Private equity, cross-border strategic buyers, and family offices are reading the same data. The implication for sellers is not that the market will wait indefinitely. A prepared sale — with clean accounts, a documented management structure, and a process that introduces the business to sector-appropriate buyers under conditions of confidentiality — consistently generates better outcomes than a reactive one. Whether the right buyer is in the room when the moment arrives depends, in large part, on how that moment is structured.

VIII · A Market of Divergences

The Swiss SME M&A market in 2025 is active, differentiated, and structurally supported. The 41% recovery in deal count is a legitimate signal that buyer appetite has returned across most sectors.

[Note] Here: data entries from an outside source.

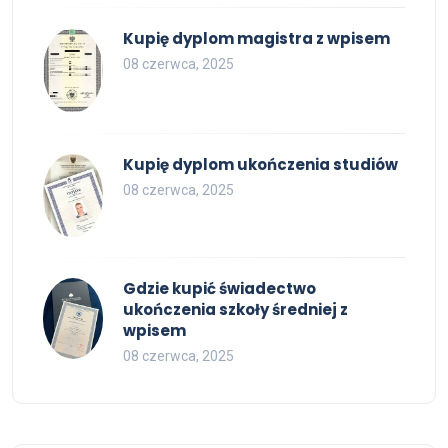
Kupię dyplom magistra z wpisem
08 czerwca, 2025
Kupię dyplom ukończenia studiów
08 czerwca, 2025
Gdzie kupić świadectwo
ukończenia szkoły średniej z
wpisem
08 czerwca, 2025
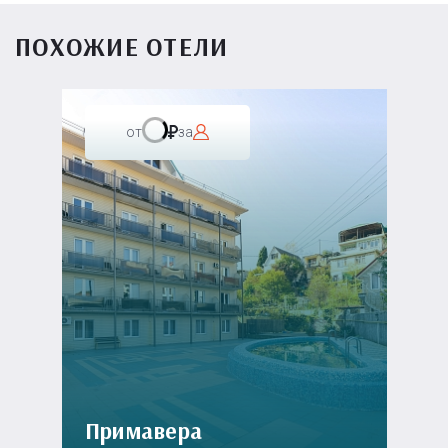
ПОХОЖИЕ ОТЕЛИ
от
за
Примавера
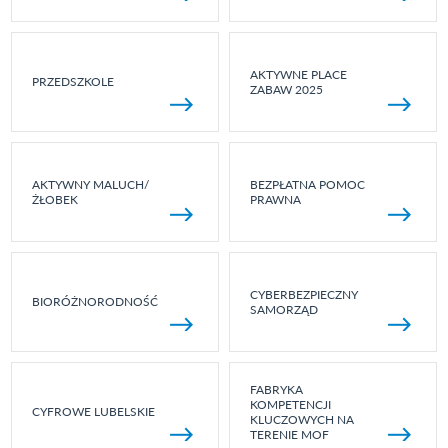
AKTYWNE PLACE
PRZEDSZKOLE
ZABAW 2025
AKTYWNY MALUCH/
BEZPŁATNA POMOC
ŻŁOBEK
PRAWNA
CYBERBEZPIECZNY
BIORÓŻNORODNOŚĆ
SAMORZĄD
FABRYKA
KOMPETENCJI
CYFROWE LUBELSKIE
KLUCZOWYCH NA
TERENIE MOF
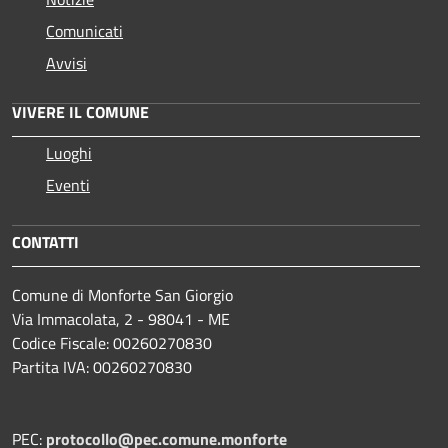
Comunicati
Avvisi
VIVERE IL COMUNE
Luoghi
Eventi
CONTATTI
Comune di Monforte San Giorgio
Via Immacolata, 2 - 98041 - ME
Codice Fiscale: 00260270830
Partita IVA: 00260270830
PEC:
protocollo@pec.comune.monforte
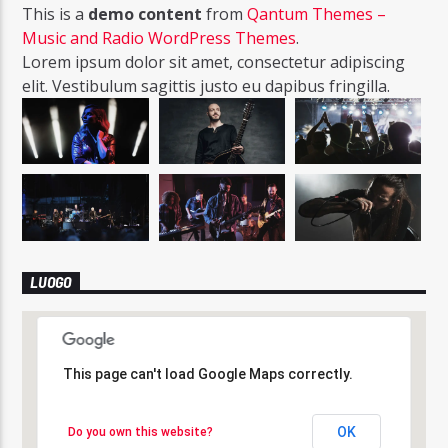
This is a
demo content
from
Qantum Themes –
Music and Radio WordPress Themes
.
Lorem ipsum dolor sit amet, consectetur adipiscing
elit. Vestibulum sagittis justo eu dapibus fringilla.
LUOGO
This page can't load Google Maps correctly.
This page can't load Google Maps correctly.
OK
OK
Do you own this website?
Do you own this website?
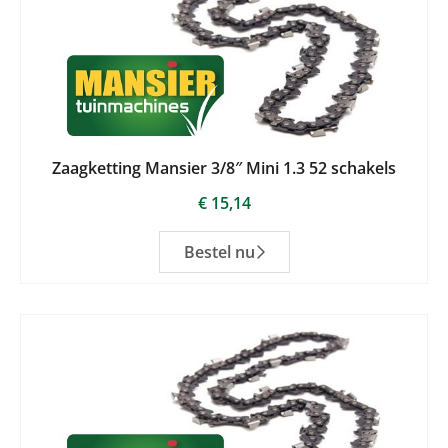
Zaagketting Mansier 3/8″ Mini 1.3 52 schakels
€
15,14
Bestel nu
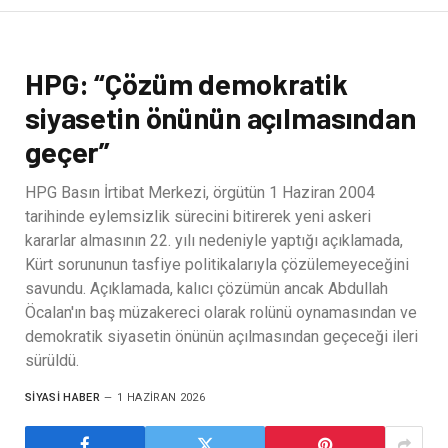
HPG: “Çözüm demokratik
siyasetin önünün açılmasından
geçer”
HPG Basın İrtibat Merkezi, örgütün 1 Haziran 2004
tarihinde eylemsizlik sürecini bitirerek yeni askeri
kararlar almasının 22. yılı nedeniyle yaptığı açıklamada,
Kürt sorununun tasfiye politikalarıyla çözülemeyeceğini
savundu. Açıklamada, kalıcı çözümün ancak Abdullah
Öcalan'ın baş müzakereci olarak rolünü oynamasından ve
demokratik siyasetin önünün açılmasından geçeceği ileri
sürüldü.
SIYASI HABER
1 HAZIRAN 2026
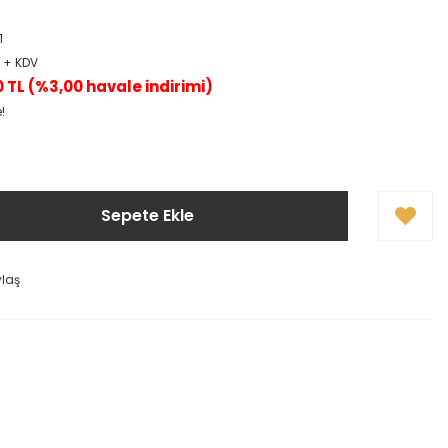
1
L + KDV
0 TL (%3,00 havale indirimi)
!
Sepete Ekle
ylaş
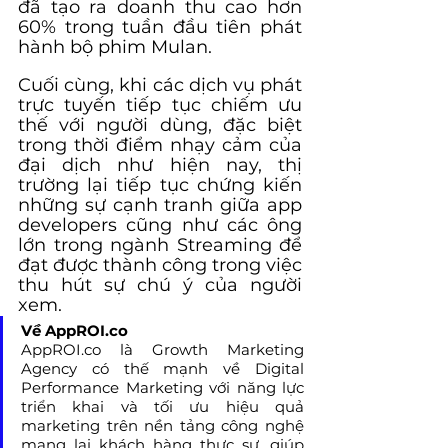
đã tạo ra doanh thu cao hơn 
60% trong tuần đầu tiên phát 
hành bộ phim Mulan.
Cuối cùng, khi các dịch vụ phát 
trực tuyến tiếp tục chiếm ưu 
thế với người dùng, đặc biệt 
trong thời điểm nhạy cảm của 
đại dịch như hiện nay, thị 
trường lại tiếp tục chứng kiến 
những sự cạnh tranh giữa app 
developers cũng như các ông 
lớn trong ngành Streaming để 
đạt được thành công trong việc 
thu hút sự chú ý của người 
xem.
Về AppROI.co
AppROI.co là Growth Marketing 
Agency có thế mạnh về Digital 
Performance Marketing với năng lực 
triển khai và tối ưu hiệu quả 
marketing trên nền tảng công nghệ 
mang lại khách hàng thực sự, giúp 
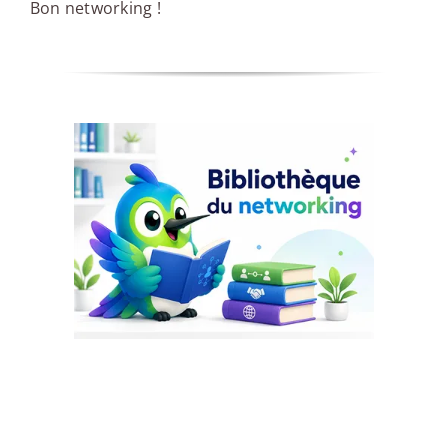
Bon networking !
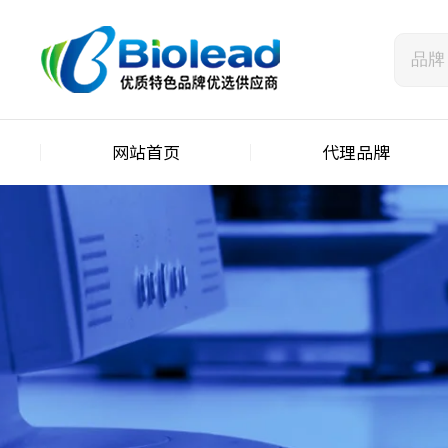
网站首页
代理品牌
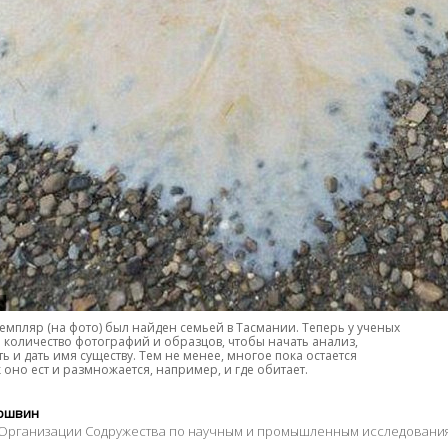
земпляр (на фото) был найден семьей в Тасмании. Теперь у ученых
е количество фотографий и образцов, чтобы начать анализ,
 и дать имя существу. Тем не менее, многое пока остается
 оно ест и размножается, например, и где обитает.
ершвин
Организации Содружества по научным и промышленным исследования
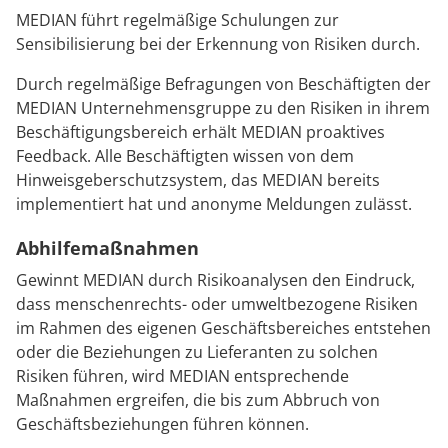
MEDIAN führt regelmäßige Schulungen zur
Sensibilisierung bei der Erkennung von Risiken durch.
Durch regelmäßige Befragungen von Beschäftigten der
MEDIAN Unternehmensgruppe zu den Risiken in ihrem
Beschäftigungsbereich erhält MEDIAN proaktives
Feedback. Alle Beschäftigten wissen von dem
Hinweisgeberschutzsystem, das MEDIAN bereits
implementiert hat und anonyme Meldungen zulässt.
Abhilfemaßnahmen
Gewinnt MEDIAN durch Risikoanalysen den Eindruck,
dass menschenrechts- oder umweltbezogene Risiken
im Rahmen des eigenen Geschäftsbereiches entstehen
oder die Beziehungen zu Lieferanten zu solchen
Risiken führen, wird MEDIAN entsprechende
Maßnahmen ergreifen, die bis zum Abbruch von
Geschäftsbeziehungen führen können.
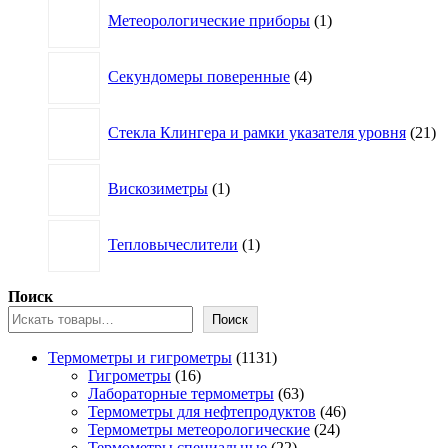
1
Метеорологические приборы
1
товар
4
Секундомеры поверенные
4
товара
21
Стекла Клингера и рамки указателя уровня
21
то
1
Вискозиметры
1
товар
1
Тепловычеслители
1
товар
Поиск
Поиск
1131
Термометры и гигрометры
1131
16
товар
Гигрометры
16
товаров
63
Лабораторные термометры
63
товара
46
Термометры для нефтепродуктов
46
24
товаров
Термометры метеорологические
24
22
товара
Термометры специальные
22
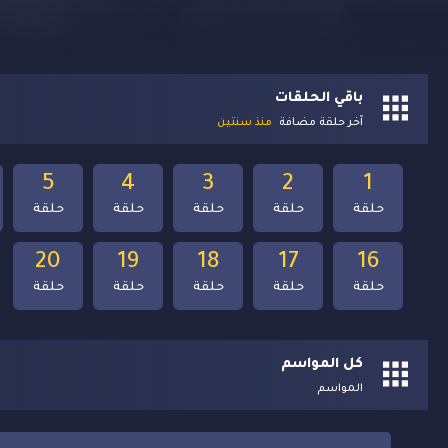
باقي الحلقات
آخر حلقة مضافة
منذ سنتين
5
4
3
2
1
حلقة
حلقة
حلقة
حلقة
حلقة
20
19
18
17
16
حلقة
حلقة
حلقة
حلقة
حلقة
كل المواسم
المواسم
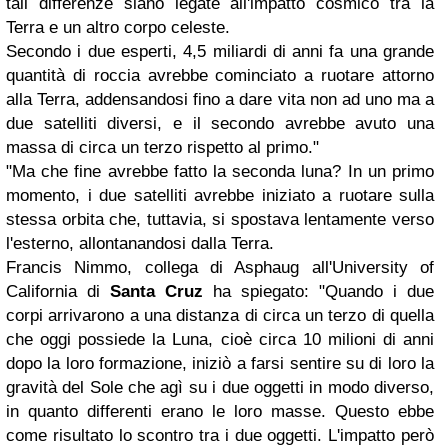
tali differenze siano legate all'impatto cosmico tra la
Terra e un altro corpo celeste.
Secondo i due esperti, 4,5 miliardi di anni fa una grande
quantità di roccia avrebbe cominciato a ruotare attorno
alla Terra, addensandosi fino a dare vita non ad uno ma a
due satelliti diversi, e il secondo avrebbe avuto una
massa di circa un terzo rispetto al primo."
"Ma che fine avrebbe fatto la seconda luna? In un primo
momento, i due satelliti avrebbe iniziato a ruotare sulla
stessa orbita che, tuttavia, si spostava lentamente verso
l'esterno, allontanandosi dalla Terra.
Francis Nimmo, collega di Asphaug all'University of
California di
Santa Cruz
ha spiegato: "Quando i due
corpi arrivarono a una distanza di circa un terzo di quella
che oggi possiede la Luna, cioè circa 10 milioni di anni
dopo la loro formazione, iniziò a farsi sentire su di loro la
gravità del Sole che agì su i due oggetti in modo diverso,
in quanto differenti erano le loro masse. Questo ebbe
come risultato lo scontro tra i due oggetti. L'impatto però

The sector-by-sector valuation divergence — from 8–10x in software to 4–7x in hospitality — reflects a market that is pricing specific characteristics with reasonable precision rather than lifting all assets on a single tide.

For sellers, the analytical question is straightforward: where does this business sit on the valuation map, and what specific characteristics will move it toward the upper end of its sector range? For buyers, the question is equally clear: where is the structural supply of quality assets, and what process will surface them before they trade in a less competitive context?

Neither question has a generic answer. Both are worth asking with precision.

This post is a market observation based on publicly available data from Deloitte Switzerland, Dun and Bradstreet, Val Index, FOCUS Investment Banking, and PwC Switzerland. It does not constitute investment advice or a solicitation to buy or sell any asset.